BEGIN
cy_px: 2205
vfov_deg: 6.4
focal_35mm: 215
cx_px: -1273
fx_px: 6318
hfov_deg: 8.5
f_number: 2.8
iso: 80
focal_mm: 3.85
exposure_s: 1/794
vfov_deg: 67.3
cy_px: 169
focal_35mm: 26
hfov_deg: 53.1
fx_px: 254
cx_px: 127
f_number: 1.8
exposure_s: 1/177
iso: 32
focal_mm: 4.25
END
BEGIN
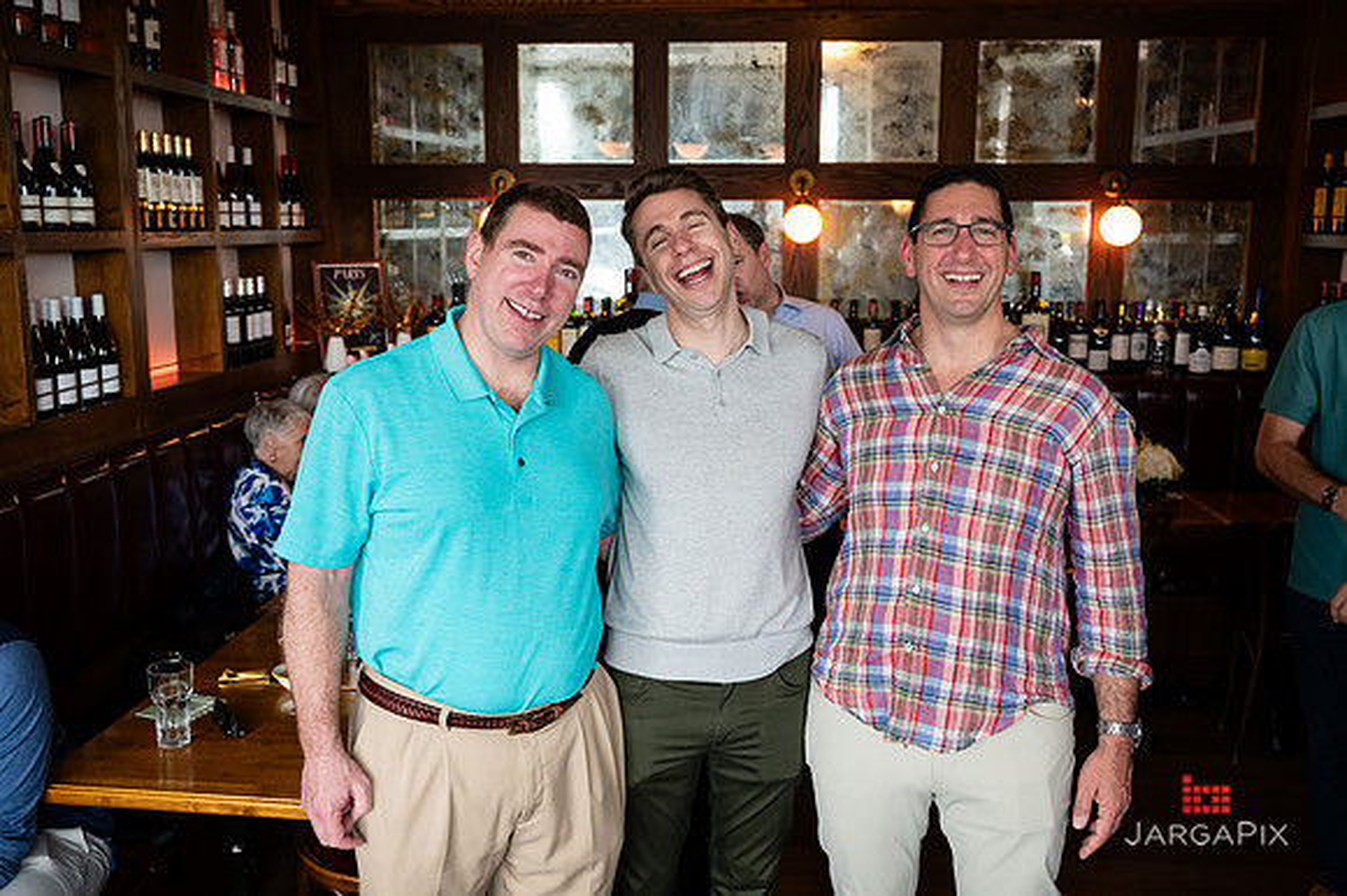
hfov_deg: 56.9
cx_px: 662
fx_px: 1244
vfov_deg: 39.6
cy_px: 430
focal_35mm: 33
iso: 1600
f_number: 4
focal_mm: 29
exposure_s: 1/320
END
DIRECTIVE
Copy out precisely the lines from the line with "cy_px: 2205" to the line with "focal_mm: 4.25" in the material above, including those two lines and omitting all the rest.

RESPONSE TO THIS TASK
cy_px: 2205
vfov_deg: 6.4
focal_35mm: 215
cx_px: -1273
fx_px: 6318
hfov_deg: 8.5
f_number: 2.8
iso: 80
focal_mm: 3.85
exposure_s: 1/794
vfov_deg: 67.3
cy_px: 169
focal_35mm: 26
hfov_deg: 53.1
fx_px: 254
cx_px: 127
f_number: 1.8
exposure_s: 1/177
iso: 32
focal_mm: 4.25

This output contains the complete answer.